[[ Entries shown, beginning ]]

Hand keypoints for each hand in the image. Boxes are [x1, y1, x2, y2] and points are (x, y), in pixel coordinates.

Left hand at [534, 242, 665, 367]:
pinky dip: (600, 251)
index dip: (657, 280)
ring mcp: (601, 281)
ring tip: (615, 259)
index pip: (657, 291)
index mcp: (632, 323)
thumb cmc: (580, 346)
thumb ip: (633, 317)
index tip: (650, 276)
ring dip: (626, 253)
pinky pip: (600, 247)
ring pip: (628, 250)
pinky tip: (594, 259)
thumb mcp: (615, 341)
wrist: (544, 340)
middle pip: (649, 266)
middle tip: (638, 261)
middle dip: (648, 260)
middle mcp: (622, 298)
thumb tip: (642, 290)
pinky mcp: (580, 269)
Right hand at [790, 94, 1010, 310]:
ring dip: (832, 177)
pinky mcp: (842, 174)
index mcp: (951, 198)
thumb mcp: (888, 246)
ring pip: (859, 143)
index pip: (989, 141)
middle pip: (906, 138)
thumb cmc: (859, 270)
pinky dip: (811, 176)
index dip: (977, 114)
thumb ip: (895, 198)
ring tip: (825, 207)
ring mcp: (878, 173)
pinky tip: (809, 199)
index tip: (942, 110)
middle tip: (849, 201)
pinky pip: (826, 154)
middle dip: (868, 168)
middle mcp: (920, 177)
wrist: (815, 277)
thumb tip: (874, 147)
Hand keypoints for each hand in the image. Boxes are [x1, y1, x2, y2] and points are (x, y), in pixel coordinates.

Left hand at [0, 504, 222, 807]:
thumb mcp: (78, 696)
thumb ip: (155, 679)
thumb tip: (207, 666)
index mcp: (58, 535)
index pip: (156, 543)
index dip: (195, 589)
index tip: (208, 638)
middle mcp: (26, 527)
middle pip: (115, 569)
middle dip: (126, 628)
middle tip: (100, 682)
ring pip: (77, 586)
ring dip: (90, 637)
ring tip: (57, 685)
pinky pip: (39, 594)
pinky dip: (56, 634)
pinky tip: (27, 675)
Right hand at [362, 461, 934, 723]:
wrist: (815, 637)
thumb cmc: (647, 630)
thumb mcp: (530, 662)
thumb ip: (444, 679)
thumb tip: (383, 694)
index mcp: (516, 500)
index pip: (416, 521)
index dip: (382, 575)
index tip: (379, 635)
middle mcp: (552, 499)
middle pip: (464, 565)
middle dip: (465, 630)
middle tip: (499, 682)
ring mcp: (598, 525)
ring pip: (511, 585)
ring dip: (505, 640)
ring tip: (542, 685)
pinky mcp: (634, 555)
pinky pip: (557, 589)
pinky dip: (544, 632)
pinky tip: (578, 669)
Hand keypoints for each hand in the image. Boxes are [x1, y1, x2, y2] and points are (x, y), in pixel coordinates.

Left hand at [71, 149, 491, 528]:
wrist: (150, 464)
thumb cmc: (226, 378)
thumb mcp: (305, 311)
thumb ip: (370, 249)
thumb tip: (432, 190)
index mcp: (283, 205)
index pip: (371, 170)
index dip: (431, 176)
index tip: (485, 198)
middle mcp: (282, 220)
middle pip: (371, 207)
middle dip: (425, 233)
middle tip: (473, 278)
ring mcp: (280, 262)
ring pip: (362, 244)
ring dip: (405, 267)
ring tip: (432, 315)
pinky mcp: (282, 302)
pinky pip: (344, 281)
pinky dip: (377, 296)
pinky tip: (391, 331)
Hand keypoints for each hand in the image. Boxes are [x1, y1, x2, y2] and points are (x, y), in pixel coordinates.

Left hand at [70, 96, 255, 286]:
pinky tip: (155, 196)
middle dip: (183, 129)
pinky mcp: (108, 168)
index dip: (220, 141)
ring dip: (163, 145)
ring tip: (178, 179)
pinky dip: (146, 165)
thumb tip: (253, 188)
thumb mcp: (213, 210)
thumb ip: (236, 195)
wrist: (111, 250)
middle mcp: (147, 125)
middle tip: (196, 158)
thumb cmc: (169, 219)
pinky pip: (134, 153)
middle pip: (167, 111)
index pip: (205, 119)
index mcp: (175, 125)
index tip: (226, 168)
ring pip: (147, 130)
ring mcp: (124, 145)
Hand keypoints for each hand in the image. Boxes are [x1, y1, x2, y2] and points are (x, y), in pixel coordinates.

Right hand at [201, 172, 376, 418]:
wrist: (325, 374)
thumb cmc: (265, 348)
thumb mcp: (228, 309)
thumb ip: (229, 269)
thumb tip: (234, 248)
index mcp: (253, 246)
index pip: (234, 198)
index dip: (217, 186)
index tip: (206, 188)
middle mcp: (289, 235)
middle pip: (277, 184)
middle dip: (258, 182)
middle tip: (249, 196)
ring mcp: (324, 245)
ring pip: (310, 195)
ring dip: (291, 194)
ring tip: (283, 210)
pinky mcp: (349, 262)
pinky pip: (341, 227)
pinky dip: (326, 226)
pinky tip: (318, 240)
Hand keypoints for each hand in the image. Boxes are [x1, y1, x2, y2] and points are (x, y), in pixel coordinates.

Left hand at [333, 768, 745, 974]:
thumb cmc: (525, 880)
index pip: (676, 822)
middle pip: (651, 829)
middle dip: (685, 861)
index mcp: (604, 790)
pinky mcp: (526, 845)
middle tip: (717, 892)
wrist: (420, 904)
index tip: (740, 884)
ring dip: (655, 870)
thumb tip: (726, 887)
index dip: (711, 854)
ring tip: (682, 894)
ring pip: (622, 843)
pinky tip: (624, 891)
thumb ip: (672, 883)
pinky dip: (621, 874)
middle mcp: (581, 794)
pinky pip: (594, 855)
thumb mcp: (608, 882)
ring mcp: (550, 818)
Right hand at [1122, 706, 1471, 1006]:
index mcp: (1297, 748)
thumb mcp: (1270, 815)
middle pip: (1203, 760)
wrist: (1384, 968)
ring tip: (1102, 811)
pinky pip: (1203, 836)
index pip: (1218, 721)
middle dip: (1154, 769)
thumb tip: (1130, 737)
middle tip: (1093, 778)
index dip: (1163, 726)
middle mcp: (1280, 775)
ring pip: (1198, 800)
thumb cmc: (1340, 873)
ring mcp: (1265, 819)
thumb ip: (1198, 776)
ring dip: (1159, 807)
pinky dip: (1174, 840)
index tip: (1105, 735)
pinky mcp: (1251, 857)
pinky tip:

[[ Entries shown, end ]]

▸ Work item
State how many lines of the listing include "Left", and nothing more.

▸ Your solution
5